Dia melirik deretan kursi di bawah kursi utama dan melihat seorang wanita berpenampilan ramah yang mengenakan pakaian sederhana dengan rambut hitamnya diikat dengan jepit rambut giok, duduk di sana dengan tidak pada tempatnya.
Zhan Lan menahan pandangannya; wanita ini penting baginya.
Untungnya, dia juga datang hari ini!
Setelah beberapa saat, sang putri dan Ibu Suri tiba, dikelilingi oleh para pelayan istana.
Keduanya mengenakan pakaian yang megah, dengan hiasan kepala yang sangat berharga.
Tepat ketika semua orang berdiri untuk menyambut Ibu Suri, seorang pria memasuki Aula Fengwu, dan semua mata tertuju padanya.
Pria yang melangkah masuk ke Aula Fengwu itu sangat tampan, mengenakan jubah putih pucat seperti bulan dengan motif bunga perak, tinggi dan berwibawa, memancarkan aura dominan yang seolah mengguncang langit.
Wajahnya terdefinisi dengan sempurna seperti sebuah patung, dengan sudut dan tepian yang tajam.
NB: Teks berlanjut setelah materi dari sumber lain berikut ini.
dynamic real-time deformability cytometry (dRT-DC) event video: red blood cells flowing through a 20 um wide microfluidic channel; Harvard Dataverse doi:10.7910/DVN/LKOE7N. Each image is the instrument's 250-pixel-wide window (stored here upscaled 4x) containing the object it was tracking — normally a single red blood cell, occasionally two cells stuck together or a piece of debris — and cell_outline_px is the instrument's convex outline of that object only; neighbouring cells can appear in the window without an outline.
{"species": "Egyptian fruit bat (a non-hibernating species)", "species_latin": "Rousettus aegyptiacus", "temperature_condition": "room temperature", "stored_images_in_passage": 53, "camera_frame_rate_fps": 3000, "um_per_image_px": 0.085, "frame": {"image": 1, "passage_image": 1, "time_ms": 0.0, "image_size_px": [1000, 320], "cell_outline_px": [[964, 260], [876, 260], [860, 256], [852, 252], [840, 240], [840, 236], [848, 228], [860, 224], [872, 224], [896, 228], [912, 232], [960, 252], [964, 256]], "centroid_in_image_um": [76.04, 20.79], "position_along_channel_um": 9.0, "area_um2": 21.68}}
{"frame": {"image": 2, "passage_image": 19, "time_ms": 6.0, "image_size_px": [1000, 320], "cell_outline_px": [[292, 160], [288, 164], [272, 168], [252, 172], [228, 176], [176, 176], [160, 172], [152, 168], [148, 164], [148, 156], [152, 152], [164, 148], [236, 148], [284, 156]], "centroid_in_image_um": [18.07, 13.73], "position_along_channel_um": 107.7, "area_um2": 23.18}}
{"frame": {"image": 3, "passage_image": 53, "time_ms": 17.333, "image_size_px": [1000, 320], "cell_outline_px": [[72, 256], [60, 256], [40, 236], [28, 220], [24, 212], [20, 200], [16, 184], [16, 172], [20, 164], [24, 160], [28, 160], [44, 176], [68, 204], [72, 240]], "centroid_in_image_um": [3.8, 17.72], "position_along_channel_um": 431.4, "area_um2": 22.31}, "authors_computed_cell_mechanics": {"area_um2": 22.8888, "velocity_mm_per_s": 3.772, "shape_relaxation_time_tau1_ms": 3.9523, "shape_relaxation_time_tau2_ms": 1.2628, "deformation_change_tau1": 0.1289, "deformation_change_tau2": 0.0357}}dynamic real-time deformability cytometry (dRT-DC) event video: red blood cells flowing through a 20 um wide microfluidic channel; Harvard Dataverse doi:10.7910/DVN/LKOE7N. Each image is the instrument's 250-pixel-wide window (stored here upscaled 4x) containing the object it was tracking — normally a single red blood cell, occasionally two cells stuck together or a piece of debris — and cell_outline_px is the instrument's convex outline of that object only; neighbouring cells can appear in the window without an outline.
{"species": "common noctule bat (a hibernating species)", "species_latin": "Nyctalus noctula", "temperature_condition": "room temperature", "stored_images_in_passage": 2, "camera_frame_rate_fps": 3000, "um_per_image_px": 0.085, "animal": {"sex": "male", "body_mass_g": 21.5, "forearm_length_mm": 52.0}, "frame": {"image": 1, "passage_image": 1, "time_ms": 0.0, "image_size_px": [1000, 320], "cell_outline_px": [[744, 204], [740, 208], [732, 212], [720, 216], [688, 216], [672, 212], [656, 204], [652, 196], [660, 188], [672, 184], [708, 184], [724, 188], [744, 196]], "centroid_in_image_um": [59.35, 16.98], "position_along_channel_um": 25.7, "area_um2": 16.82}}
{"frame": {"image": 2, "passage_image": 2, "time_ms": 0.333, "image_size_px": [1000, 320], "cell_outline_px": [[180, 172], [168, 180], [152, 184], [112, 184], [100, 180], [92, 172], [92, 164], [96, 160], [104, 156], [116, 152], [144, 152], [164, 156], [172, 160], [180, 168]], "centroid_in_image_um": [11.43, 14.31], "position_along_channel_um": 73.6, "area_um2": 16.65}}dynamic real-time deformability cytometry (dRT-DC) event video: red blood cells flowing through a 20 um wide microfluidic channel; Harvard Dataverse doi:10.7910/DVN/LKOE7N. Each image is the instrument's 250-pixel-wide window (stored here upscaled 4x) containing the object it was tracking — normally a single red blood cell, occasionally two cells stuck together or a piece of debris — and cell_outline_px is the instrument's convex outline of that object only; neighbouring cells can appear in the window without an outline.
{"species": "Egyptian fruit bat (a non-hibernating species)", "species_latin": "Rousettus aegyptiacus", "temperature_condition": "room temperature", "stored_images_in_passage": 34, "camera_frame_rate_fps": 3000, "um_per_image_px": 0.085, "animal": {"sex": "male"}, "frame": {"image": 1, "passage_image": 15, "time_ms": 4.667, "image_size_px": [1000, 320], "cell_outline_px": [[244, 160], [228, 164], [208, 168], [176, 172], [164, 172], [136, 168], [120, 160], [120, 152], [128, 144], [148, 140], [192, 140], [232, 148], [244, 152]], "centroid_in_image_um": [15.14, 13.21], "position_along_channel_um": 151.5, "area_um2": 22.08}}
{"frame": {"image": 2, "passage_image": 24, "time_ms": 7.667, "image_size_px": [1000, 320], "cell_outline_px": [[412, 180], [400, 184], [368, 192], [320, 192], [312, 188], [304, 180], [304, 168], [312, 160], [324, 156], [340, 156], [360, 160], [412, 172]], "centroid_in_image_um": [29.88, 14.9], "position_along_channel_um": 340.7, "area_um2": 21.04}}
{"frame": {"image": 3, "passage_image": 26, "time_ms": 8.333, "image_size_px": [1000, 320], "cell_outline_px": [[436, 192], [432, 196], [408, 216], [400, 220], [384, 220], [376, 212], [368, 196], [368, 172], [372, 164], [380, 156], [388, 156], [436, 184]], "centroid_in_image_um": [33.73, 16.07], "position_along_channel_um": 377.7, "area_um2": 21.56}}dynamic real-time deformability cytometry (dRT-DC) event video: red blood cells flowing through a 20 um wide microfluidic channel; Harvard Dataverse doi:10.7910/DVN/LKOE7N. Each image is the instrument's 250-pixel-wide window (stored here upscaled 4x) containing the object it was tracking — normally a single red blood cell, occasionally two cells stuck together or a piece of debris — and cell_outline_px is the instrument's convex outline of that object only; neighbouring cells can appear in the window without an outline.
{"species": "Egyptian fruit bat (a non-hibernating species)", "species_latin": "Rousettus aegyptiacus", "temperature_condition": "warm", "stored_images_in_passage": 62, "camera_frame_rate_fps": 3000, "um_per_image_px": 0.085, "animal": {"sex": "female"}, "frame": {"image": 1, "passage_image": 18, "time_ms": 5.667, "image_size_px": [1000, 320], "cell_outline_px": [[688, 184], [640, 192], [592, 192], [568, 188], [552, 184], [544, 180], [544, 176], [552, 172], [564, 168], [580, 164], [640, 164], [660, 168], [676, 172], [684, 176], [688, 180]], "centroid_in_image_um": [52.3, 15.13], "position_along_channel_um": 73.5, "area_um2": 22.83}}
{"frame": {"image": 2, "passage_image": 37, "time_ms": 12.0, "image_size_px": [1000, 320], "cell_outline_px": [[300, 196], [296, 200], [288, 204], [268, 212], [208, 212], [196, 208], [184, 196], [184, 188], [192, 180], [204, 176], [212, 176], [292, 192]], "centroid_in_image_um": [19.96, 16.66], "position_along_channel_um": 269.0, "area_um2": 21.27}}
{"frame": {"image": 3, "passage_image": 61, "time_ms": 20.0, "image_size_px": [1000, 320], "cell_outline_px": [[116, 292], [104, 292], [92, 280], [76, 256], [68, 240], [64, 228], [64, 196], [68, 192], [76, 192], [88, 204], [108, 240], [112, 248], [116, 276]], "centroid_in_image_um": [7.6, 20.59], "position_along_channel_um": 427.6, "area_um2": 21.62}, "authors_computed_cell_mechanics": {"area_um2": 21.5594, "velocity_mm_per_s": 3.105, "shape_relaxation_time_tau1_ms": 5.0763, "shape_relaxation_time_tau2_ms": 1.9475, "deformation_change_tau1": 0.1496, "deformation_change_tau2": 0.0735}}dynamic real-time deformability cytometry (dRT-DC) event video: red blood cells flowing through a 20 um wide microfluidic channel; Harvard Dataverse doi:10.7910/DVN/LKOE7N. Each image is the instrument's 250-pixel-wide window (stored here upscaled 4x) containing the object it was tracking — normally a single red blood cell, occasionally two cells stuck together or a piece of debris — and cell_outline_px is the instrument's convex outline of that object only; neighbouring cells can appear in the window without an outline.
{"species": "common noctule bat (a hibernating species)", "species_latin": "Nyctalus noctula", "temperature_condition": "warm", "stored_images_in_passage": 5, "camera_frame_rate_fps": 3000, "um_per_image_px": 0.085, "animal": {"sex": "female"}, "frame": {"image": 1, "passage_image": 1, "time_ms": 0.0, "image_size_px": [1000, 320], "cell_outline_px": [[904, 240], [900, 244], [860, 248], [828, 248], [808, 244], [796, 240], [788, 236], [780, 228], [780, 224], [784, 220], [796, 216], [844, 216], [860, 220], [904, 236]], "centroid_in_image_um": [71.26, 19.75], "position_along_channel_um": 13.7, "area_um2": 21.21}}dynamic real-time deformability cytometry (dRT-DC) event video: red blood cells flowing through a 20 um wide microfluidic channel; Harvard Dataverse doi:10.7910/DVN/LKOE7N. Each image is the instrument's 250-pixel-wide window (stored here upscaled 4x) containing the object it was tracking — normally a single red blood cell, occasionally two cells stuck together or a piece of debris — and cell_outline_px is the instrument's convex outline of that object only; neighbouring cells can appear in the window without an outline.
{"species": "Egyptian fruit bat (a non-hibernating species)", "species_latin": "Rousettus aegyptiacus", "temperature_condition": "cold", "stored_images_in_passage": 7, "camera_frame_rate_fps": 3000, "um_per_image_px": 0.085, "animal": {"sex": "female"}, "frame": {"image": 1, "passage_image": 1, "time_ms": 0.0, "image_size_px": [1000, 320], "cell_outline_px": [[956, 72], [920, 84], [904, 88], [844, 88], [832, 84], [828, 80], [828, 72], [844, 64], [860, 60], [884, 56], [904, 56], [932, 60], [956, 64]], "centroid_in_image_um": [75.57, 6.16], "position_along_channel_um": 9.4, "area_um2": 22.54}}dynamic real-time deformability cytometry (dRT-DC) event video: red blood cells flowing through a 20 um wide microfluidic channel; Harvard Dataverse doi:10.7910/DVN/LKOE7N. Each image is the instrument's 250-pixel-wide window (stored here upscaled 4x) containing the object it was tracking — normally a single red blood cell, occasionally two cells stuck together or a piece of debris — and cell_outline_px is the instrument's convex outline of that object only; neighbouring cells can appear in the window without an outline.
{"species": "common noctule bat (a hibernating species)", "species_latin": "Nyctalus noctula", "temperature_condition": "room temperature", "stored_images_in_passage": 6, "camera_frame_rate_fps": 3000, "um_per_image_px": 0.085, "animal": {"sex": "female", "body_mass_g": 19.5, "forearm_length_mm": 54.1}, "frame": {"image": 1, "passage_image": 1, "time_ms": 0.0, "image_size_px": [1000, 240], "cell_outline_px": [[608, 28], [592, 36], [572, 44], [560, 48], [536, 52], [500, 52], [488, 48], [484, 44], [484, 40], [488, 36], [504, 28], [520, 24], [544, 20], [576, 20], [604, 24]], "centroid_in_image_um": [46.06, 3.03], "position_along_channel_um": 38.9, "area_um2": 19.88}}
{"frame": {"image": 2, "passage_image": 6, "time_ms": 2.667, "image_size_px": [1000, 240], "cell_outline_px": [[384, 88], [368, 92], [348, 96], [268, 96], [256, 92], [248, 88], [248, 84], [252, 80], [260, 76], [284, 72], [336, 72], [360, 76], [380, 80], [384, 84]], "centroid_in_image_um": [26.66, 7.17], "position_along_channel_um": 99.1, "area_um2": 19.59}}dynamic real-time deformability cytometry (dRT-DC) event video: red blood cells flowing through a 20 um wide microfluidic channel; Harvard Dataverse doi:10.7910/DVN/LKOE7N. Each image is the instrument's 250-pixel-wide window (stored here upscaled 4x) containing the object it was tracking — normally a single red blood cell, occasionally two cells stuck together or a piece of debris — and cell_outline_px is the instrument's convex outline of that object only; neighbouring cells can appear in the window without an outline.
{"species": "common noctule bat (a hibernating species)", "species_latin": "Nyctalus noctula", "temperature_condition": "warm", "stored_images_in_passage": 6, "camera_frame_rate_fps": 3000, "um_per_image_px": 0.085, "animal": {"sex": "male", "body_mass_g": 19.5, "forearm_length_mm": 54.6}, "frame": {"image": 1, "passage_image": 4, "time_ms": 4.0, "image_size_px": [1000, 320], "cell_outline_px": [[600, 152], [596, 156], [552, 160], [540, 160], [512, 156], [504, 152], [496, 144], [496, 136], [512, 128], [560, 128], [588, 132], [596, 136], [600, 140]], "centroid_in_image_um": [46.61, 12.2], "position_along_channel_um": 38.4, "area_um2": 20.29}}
Rambut hitamnya yang lebat dan tebal disanggul tinggi dengan mahkota giok, dan di bawah sepasang alis yang menyerupai pedang terdapat mata yang mempesona, dengan tahi lalat di sudutnya yang menambah daya tarik eksotis.
Di bawah hidung mancungnya, bibir merahnya yang agak penuh menampilkan senyum polos dan acuh tak acuh.
Bahkan dengan senyum yang begitu tipis, ia tetap menakutkan.
Bahkan Ibu Suri pun terkejut.
Bagaimana dia bisa sampai di sini!
Pria ini tidak pernah menghadiri Jamuan Bunga!